*TO DO:* Write out the data exactly, keeping every line.

MATERIALS PROVIDED Block Start

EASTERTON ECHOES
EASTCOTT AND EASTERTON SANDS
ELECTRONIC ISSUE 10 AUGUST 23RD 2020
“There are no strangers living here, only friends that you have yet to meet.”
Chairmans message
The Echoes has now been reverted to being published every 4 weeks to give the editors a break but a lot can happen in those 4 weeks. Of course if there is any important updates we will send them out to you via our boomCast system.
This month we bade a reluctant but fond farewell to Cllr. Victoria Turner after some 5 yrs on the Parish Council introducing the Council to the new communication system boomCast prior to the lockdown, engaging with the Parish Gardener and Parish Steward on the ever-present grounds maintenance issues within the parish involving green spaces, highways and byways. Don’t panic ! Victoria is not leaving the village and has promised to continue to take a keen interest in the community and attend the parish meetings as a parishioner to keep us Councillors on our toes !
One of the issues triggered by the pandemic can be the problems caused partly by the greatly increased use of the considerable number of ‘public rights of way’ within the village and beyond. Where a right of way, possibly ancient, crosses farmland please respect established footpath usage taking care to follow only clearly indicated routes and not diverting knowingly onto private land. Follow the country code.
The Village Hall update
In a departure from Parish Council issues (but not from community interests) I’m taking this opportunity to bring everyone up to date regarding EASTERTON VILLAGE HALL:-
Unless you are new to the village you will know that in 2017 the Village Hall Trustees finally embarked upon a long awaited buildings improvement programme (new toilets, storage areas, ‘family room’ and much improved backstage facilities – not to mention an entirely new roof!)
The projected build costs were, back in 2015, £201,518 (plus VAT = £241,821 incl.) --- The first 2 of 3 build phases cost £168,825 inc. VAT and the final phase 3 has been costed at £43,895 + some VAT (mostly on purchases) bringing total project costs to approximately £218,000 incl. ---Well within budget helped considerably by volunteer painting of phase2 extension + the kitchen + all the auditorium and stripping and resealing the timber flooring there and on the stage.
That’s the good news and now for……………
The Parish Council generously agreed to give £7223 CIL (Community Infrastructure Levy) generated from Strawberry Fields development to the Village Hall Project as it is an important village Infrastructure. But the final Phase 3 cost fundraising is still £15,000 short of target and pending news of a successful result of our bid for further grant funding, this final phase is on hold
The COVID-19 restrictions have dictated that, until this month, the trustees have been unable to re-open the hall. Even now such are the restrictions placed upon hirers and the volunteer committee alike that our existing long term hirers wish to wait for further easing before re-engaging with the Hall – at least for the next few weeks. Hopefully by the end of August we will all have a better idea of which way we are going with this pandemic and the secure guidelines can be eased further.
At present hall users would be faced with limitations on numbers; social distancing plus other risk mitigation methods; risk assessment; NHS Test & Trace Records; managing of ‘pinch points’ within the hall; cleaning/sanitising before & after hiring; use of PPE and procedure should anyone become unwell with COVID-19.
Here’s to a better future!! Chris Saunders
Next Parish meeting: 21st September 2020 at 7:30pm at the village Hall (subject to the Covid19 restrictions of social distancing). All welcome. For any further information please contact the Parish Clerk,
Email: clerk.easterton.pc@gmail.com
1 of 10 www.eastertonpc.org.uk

MATERIALS PROVIDED Block End

*ANSWER SECTION:*
EASTERTON ECHOES
EASTCOTT AND EASTERTON SANDS
ELECTRONIC ISSUE 10 AUGUST 23RD 2020
“There are no strangers living here, only friends that you have yet to meet.”
Chairmans message
The Echoes has now been reverted to being published every 4 weeks to give the editors a break but a lot can happen in those 4 weeks. Of course if there is any important updates we will send them out to you via our boomCast system.
This month we bade a reluctant but fond farewell to Cllr. Victoria Turner after some 5 yrs on the Parish Council introducing the Council to the new communication system boomCast prior to the lockdown, engaging with the Parish Gardener and Parish Steward on the ever-present grounds maintenance issues within the parish involving green spaces, highways and byways. Don’t panic ! Victoria is not leaving the village and has promised to continue to take a keen interest in the community and attend the parish meetings as a parishioner to keep us Councillors on our toes !
One of the issues triggered by the pandemic can be the problems caused partly by the greatly increased use of the considerable number of ‘public rights of way’ within the village and beyond. Where a right of way, possibly ancient, crosses farmland please respect established footpath usage taking care to follow only clearly indicated routes and not diverting knowingly onto private land. Follow the country code.
The Village Hall update
In a departure from Parish Council issues (but not from community interests) I’m taking this opportunity to bring everyone up to date regarding EASTERTON VILLAGE HALL:-
Unless you are new to the village you will know that in 2017 the Village Hall Trustees finally embarked upon a long awaited buildings improvement programme (new toilets, storage areas, ‘family room’ and much improved backstage facilities – not to mention an entirely new roof!)
The projected build costs were, back in 2015, £201,518 (plus VAT = £241,821 incl.) --- The first 2 of 3 build phases cost £168,825 inc. VAT and the final phase 3 has been costed at £43,895 + some VAT (mostly on purchases) bringing total project costs to approximately £218,000 incl. ---Well within budget helped considerably by volunteer painting of phase2 extension + the kitchen + all the auditorium and stripping and resealing the timber flooring there and on the stage.
That’s the good news and now for……………
The Parish Council generously agreed to give £7223 CIL (Community Infrastructure Levy) generated from Strawberry Fields development to the Village Hall Project as it is an important village Infrastructure. But the final Phase 3 cost fundraising is still £15,000 short of target and pending news of a successful result of our bid for further grant funding, this final phase is on hold
The COVID-19 restrictions have dictated that, until this month, the trustees have been unable to re-open the hall. Even now such are the restrictions placed upon hirers and the volunteer committee alike that our existing long term hirers wish to wait for further easing before re-engaging with the Hall – at least for the next few weeks. Hopefully by the end of August we will all have a better idea of which way we are going with this pandemic and the secure guidelines can be eased further.
At present hall users would be faced with limitations on numbers; social distancing plus other risk mitigation methods; risk assessment; NHS Test & Trace Records; managing of ‘pinch points’ within the hall; cleaning/sanitising before & after hiring; use of PPE and procedure should anyone become unwell with COVID-19.
Here’s to a better future!! Chris Saunders
Next Parish meeting: 21st September 2020 at 7:30pm at the village Hall (subject to the Covid19 restrictions of social distancing). All welcome. For any further information please contact the Parish Clerk,
Email: clerk.easterton.pc@gmail.com
1 of 10 www.eastertonpc.org.uk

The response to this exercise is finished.